As shown in fig. 4 and 5, the present reference system 1 is arranged, in use, around a fixed fixture 2, with a line (not shown) running through the middle of the reference system 1 along its length. Four main reference columns 13a limit a detection space, the fixed tool 2 is positioned in the detection space, the frame 3 enters the detection space from the assembly line, and then the laser radar detection can be started after the frame is fixed on the fixed tool 2. Because the number of the standard balls 14 is large and the standard balls are distributed on the front, back, left, right and side of the frame 3, a plurality of standard balls 14 can be always found nearby during laser radar detection, and then the surface position of the frame 3 is accurately calibrated, so that whether the production deviation is within an acceptable range is known.

What has been described above is merely some embodiments of the present invention. It will be apparent to those skilled in the art that various modifications and improvements can be made without departing from the spirit of the invention.

Claims (5)

1. A carbon fiber reference system for a lidar, characterized by: the device comprises a lower frame, a plurality of supporting feet connected between the lower part of the lower frame and the ground, four main reference columns, a plurality of auxiliary reference columns and a plurality of standard balls distributed on the lower frame, wherein the main reference columns and the auxiliary reference columns are arranged on the lower frame, the lower frame is a rectangular frame and is provided with two rows of connecting nodes which are arranged in m rows, m is a natural number larger than 2, the lower frame comprises m-1 pairs of X-direction connecting rods and m Y-direction connecting rods, the X-direction connecting rods are connected with X-direction adjacent connecting nodes, the Y-direction connecting rods are connected with Y-direction adjacent connecting nodes, the main reference columns are respectively connected with connecting nodes at four corners of the lower frame, the lower ends of the auxiliary reference columns are connected with connecting nodes outside the four corners, the connecting nodes where one auxiliary reference column is arranged are long fixed blocks which are directly connected with the supporting feet, the other connecting nodes are short fixed blocks which are respectively connected with the supporting feet through XY bidirectional sliding blocks, and the main reference columns, the auxiliary reference columns, the Y-direction connecting rods and the Y-direction connecting rods are carbon fiber tubes.

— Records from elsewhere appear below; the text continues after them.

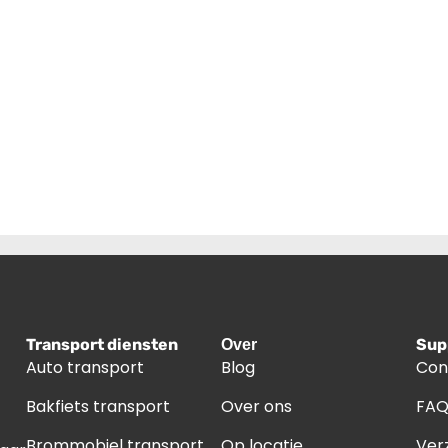
Transport diensten
Sup
Over
Auto transport
Blog
Con
Bakfiets transport
Over ons
FA
Brommobiel transport
Op locatie
Ver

2. The carbon fiber reference system for a lidar according to claim 1, wherein: the XY bidirectional sliding blocks which are in the same row with the long fixed block are fixed in the Y direction, and the XY bidirectional sliding blocks which are in different rows with the long fixed block have the degree of freedom of XY bidirectional movement.

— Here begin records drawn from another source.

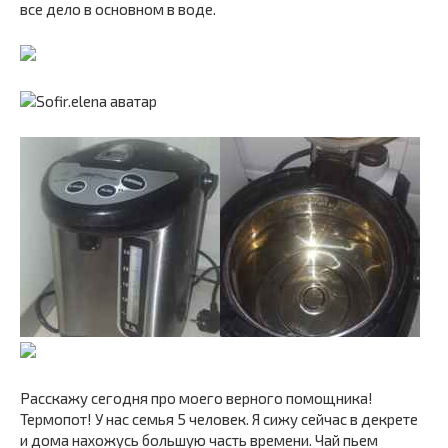
все дело в основном в воде.
Расскажу сегодня про моего верного помощника!
Термопот! У нас семья 5 человек. Я сижу сейчас в декрете
и дома нахожусь большую часть времени. Чай пьем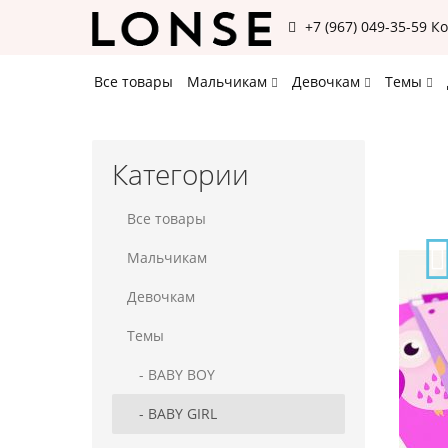
+7 (967) 049-35-59
К
Все товары
Мальчикам
Девочкам
Темы
Категории
Все товары
Мальчикам
Девочкам
Темы
- BABY BOY
- BABY GIRL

3. The carbon fiber reference system for a lidar according to claim 1, wherein: the length of the auxiliary reference column is 1/3-2/3 of the length of the main reference column.

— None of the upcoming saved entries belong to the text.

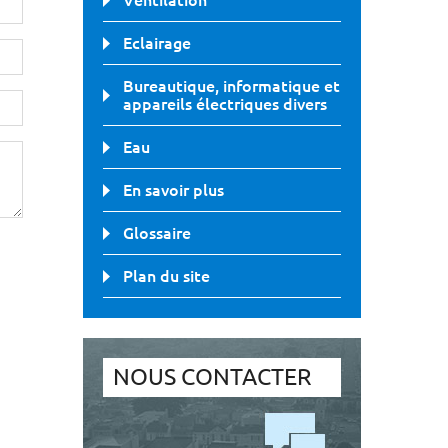
Ventilation
Eclairage
Bureautique, informatique et
appareils électriques divers
Eau
En savoir plus
Glossaire
Plan du site
NOUS CONTACTER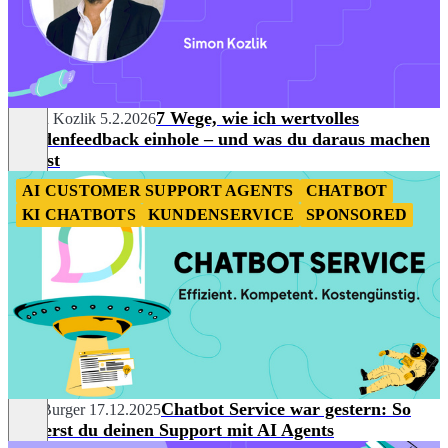
7 Wege, wie ich wertvolles
Simon Kozlik
5.2.2026
Kundenfeedback einhole – und was du daraus machen
kannst
AI CUSTOMER SUPPORT AGENTS
CHATBOT
KI CHATBOTS
KUNDENSERVICE
SPONSORED
Chatbot Service war gestern: So
Julia Burger
17.12.2025
skalierst du deinen Support mit AI Agents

4. The carbon fiber reference system for a lidar according to claim 1, wherein: a plurality of Z-direction standard nodes are distributed on each main reference column and each auxiliary reference column at equal intervals, and one standard ball is arranged on both X-direction and Y-direction sides of each Z-direction standard node.

5. The carbon fiber reference system for a lidar according to claim 1, wherein: standard nodes are distributed on each X-direction connecting rod and each Y-direction connecting rod at equal intervals, and one standard ball is fixed on both sides and above each standard node.